Corona salgın yasaklarını anlayanınız var mı?

Ben anlamış durumda değilim.

Belli saatlerde Covit 19 saklanıyor biz çıkıyoruz.

Sonra bizler eve kaçıyoruz o çıkıyor.

Bir yandan sınavlar yapılıyor.

Cuma namazları kılınıyor.

Cuma namazlarında ise farzlar kılınıyor covit 19 caminin kapısında acele edin der gibi korkuyla “tesbihat” yapılmadan namaz sonlanıyor.

Hafta sonu yasaklarında konu komşu park alanlarında buluşup markete gitme bahanesiyle yürüyüşe çıkılıyor. Saat beş olunca “kaçın corona gelecek” deniyor evlere kapanılıyor.

Diğer taraftan cafeler restaurantlar kapanıyor.

Kuaförler,güzellik ve spor salonları tıklım tıklım insan kaynıyor.

Karın yağdığını görenler kayak sporuna akın akın gidiyor. Kayak bilmeyenlere evde kalın corona geliyor deniliyor.

İnsanlar işsiz iken dijital evde çalışma başlıyor işsizlik iki üç katına çıkıyor.

Dışarıda sigara yasaklanıyor.

Hava alanlarının belli bölümünde insanlar kucak kucağa sigara içiyor.

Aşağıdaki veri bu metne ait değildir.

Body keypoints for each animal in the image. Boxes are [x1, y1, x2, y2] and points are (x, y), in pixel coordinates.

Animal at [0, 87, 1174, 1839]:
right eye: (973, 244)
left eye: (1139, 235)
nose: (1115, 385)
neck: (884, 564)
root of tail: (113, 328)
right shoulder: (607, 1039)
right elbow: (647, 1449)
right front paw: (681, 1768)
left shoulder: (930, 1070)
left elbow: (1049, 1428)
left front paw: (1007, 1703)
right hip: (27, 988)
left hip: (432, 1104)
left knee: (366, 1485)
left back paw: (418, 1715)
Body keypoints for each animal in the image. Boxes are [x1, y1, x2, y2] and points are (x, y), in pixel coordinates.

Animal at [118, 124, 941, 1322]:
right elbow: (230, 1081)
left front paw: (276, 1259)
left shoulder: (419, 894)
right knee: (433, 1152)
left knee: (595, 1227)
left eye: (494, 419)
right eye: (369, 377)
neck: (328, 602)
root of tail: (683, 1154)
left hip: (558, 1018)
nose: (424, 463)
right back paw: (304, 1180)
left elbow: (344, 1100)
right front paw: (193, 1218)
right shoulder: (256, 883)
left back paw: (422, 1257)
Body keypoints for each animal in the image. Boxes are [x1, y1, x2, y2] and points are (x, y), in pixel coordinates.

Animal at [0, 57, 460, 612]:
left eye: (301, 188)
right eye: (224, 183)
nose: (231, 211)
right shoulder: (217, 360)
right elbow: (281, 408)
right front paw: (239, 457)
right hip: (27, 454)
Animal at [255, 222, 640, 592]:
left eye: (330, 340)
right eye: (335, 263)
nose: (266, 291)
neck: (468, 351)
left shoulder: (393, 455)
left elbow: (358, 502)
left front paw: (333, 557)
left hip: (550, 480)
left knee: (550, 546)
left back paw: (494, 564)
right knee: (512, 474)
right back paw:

Doğu bölgesinde nice insanlar teknoloji nedir bilmezken on line satış yapın, “evde kalın” deniyor.

Düşünsenize;

Doğunun ücra mezrasın da yaşayan insanlar corona dan eve saklanıyor kapıda bir metre kar. Ekmek alacak paraları yokken kentlerde yaşayanlar çatır çatır “eve getir” dijital rahatlığını kullanıyorlar.

Daha neler neler, yazılacak, şaşırtılacak çok ters düzenlemeler var.

Bu yüzden corona “saklambaç oyununu” dijital yaşamdaki fırsat eşitliğini anlamış değilim.

Anlayanınız varsa lütfen bana yazın, ben bu oyundan çıkmak istiyorum.